Step 2: Your Life Priority
The second part of the Priority Solution(tm) is what I call the "Women's Life Priority." The key is to empower yourself from the inside. The only way you will truly transform your body in 14 days is by being consistent. The customized 20-minute workouts won't be beneficial unless you do them consistently. That means sticking to the workouts on Mondays, Wednesdays, and Fridays for two weeks-at least. Committing to exercise for two weeks, even from home, can be extremely challenging if you are not prepared and your inner drive is not turned on. So get ready to discover my secret for creating a powerful and positive inner edge that will help you achieve success quickly and, perhaps even more important, help draw you toward long- term success.

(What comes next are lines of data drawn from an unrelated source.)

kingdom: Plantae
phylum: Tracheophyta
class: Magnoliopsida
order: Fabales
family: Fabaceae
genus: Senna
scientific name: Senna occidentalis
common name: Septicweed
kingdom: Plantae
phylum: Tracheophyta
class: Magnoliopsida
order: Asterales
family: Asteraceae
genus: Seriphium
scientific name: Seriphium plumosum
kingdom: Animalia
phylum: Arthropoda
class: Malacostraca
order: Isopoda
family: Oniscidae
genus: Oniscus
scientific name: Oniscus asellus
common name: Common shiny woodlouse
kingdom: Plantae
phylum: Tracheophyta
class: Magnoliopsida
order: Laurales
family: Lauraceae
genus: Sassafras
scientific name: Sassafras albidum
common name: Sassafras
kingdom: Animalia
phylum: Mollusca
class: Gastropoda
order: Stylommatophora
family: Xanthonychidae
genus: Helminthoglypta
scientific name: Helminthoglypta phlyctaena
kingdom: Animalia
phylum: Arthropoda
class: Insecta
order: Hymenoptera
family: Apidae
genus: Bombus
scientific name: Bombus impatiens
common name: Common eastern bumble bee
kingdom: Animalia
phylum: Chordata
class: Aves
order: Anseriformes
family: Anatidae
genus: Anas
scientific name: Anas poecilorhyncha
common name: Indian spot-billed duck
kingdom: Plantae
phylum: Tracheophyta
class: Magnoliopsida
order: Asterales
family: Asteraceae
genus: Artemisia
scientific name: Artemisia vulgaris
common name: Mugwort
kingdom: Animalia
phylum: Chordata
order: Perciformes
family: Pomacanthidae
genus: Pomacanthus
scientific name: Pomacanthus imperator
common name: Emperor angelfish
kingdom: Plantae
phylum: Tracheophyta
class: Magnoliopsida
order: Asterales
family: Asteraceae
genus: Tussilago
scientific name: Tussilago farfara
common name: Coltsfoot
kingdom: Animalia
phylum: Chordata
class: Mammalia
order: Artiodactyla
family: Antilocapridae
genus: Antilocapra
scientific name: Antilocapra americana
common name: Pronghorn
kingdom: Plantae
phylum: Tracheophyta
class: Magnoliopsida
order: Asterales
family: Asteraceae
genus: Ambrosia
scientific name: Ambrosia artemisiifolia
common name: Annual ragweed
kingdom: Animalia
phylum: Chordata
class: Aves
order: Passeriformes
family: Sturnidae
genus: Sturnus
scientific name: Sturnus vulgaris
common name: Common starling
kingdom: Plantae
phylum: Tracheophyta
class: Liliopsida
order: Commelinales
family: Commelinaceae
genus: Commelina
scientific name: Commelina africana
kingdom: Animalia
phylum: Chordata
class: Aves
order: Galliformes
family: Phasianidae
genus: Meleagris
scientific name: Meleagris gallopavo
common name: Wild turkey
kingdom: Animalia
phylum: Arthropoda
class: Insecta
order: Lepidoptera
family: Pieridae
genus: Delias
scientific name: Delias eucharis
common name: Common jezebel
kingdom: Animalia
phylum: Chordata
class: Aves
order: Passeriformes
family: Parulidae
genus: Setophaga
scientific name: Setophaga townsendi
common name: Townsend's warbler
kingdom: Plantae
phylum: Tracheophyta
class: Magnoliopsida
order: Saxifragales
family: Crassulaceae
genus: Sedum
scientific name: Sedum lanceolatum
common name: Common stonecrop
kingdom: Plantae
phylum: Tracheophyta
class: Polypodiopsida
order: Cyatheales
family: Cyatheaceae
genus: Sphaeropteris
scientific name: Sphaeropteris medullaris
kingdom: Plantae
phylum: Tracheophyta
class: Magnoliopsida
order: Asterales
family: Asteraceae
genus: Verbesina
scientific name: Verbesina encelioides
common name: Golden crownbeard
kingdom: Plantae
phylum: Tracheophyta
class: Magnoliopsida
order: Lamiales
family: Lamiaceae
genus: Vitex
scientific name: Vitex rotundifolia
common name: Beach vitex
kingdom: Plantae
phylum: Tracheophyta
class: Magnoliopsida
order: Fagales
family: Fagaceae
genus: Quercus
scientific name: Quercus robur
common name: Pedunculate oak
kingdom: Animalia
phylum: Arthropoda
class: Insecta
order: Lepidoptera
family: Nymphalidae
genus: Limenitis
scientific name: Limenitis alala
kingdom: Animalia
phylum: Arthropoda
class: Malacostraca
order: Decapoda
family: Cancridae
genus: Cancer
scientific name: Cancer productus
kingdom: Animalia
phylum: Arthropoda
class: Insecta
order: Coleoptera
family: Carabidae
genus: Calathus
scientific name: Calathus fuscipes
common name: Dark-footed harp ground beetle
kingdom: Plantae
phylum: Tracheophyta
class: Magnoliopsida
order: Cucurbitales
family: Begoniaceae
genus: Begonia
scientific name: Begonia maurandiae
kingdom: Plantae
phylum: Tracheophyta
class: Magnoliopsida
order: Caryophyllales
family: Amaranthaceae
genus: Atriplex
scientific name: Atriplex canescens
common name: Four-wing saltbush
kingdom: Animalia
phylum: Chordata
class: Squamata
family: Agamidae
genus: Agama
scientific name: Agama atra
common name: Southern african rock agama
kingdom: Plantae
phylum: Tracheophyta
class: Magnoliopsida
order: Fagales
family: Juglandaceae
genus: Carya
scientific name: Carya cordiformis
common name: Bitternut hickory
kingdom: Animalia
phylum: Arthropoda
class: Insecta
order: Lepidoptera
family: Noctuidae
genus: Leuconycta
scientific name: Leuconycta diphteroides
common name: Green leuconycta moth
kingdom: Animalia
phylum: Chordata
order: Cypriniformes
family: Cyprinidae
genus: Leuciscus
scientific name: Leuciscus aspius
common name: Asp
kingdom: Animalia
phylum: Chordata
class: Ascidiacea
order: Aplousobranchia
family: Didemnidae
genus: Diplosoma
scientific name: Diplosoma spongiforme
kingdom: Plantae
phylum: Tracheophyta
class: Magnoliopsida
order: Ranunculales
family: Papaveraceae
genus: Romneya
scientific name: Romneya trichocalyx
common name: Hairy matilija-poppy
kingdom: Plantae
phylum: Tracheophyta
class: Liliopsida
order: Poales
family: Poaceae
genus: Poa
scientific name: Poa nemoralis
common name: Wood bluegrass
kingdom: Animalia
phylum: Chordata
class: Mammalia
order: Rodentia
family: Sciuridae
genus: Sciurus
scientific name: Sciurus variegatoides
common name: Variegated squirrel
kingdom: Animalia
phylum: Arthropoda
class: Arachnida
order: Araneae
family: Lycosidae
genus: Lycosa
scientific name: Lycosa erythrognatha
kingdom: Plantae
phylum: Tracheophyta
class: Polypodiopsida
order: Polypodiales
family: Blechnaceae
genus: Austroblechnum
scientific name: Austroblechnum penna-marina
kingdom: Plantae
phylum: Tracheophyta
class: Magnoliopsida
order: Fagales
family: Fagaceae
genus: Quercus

How does it work? In ten-plus years of working with a mainly female clientele, I have discovered that one of the best methods to empower a woman is to create a customized "key" to unlock the door to her critical inner drive. While that key may be different for every woman, there are shared goals or obstacles that women face at different stages in their lives. It's difficult to generalize, but chances are if you are in your twenties, your priorities are likely to be very different from the priorities of someone who is in her forties or fifties. Customized direction reflecting these core differences will help you create and maintain a strong inner drive.